(Stored data entries)
——————

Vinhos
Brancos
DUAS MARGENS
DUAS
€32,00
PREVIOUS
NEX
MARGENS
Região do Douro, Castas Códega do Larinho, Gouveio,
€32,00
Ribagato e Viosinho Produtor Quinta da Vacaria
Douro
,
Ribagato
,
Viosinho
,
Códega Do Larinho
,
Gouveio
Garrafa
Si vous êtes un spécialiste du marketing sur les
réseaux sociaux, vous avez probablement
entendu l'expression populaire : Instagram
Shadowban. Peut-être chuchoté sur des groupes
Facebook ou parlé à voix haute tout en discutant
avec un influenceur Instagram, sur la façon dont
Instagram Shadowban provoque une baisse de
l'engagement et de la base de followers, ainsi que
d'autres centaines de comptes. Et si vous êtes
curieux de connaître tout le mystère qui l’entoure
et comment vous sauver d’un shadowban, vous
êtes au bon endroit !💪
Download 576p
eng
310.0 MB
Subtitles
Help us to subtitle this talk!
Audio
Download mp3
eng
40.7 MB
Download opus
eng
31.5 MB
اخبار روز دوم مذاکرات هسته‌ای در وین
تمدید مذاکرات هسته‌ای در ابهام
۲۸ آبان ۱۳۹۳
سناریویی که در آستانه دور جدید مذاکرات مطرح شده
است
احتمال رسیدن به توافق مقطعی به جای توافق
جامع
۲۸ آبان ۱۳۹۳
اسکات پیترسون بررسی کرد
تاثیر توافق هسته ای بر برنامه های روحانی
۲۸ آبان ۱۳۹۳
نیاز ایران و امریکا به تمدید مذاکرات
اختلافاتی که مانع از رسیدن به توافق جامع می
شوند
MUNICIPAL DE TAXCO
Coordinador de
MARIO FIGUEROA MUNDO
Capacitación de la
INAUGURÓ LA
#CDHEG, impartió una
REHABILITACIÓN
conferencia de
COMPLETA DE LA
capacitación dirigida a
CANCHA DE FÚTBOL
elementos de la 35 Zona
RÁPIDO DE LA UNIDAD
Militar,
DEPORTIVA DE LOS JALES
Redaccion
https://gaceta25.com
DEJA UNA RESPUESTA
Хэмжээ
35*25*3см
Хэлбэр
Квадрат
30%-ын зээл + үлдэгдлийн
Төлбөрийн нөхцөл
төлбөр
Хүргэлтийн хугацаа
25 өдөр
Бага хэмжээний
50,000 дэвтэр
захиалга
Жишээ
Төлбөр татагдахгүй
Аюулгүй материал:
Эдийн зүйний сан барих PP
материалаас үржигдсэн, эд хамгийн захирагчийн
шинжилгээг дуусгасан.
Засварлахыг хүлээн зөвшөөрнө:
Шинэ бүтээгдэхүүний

——————

Instructions to follow
Please reproduce all of the entries exactly as they stand.

Task response
Vinhos
Brancos
DUAS MARGENS
DUAS
€32,00
PREVIOUS
NEX
MARGENS
Região do Douro, Castas Códega do Larinho, Gouveio,
€32,00
Ribagato e Viosinho Produtor Quinta da Vacaria
Douro
,
Ribagato
,
Viosinho
,
Códega Do Larinho
,
Gouveio
Garrafa
Si vous êtes un spécialiste du marketing sur les
réseaux sociaux, vous avez probablement
entendu l'expression populaire : Instagram
Shadowban. Peut-être chuchoté sur des groupes
Facebook ou parlé à voix haute tout en discutant
avec un influenceur Instagram, sur la façon dont
Instagram Shadowban provoque une baisse de
l'engagement et de la base de followers, ainsi que
d'autres centaines de comptes. Et si vous êtes
curieux de connaître tout le mystère qui l’entoure
et comment vous sauver d’un shadowban, vous
êtes au bon endroit !💪
Download 576p
eng
310.0 MB
Subtitles
Help us to subtitle this talk!
Audio
Download mp3
eng
40.7 MB
Download opus
eng
31.5 MB
اخبار روز دوم مذاکرات هسته‌ای در وین
تمدید مذاکرات هسته‌ای در ابهام
۲۸ آبان ۱۳۹۳
سناریویی که در آستانه دور جدید مذاکرات مطرح شده
است
احتمال رسیدن به توافق مقطعی به جای توافق
جامع
۲۸ آبان ۱۳۹۳
اسکات پیترسون بررسی کرد
تاثیر توافق هسته ای بر برنامه های روحانی
۲۸ آبان ۱۳۹۳
نیاز ایران و امریکا به تمدید مذاکرات
اختلافاتی که مانع از رسیدن به توافق جامع می
شوند
MUNICIPAL DE TAXCO
Coordinador de
MARIO FIGUEROA MUNDO
Capacitación de la
INAUGURÓ LA
#CDHEG, impartió una
REHABILITACIÓN
conferencia de
COMPLETA DE LA
capacitación dirigida a
CANCHA DE FÚTBOL
elementos de la 35 Zona
RÁPIDO DE LA UNIDAD
Militar,
DEPORTIVA DE LOS JALES
Redaccion
https://gaceta25.com
DEJA UNA RESPUESTA
Хэмжээ
35*25*3см
Хэлбэр
Квадрат
30%-ын зээл + үлдэгдлийн
Төлбөрийн нөхцөл
төлбөр
Хүргэлтийн хугацаа
25 өдөр
Бага хэмжээний
50,000 дэвтэр
захиалга
Жишээ
Төлбөр татагдахгүй
Аюулгүй материал:
Эдийн зүйний сан барих PP
материалаас үржигдсэн, эд хамгийн захирагчийн
шинжилгээг дуусгасан.
Засварлахыг хүлээн зөвшөөрнө:
Шинэ бүтээгдэхүүний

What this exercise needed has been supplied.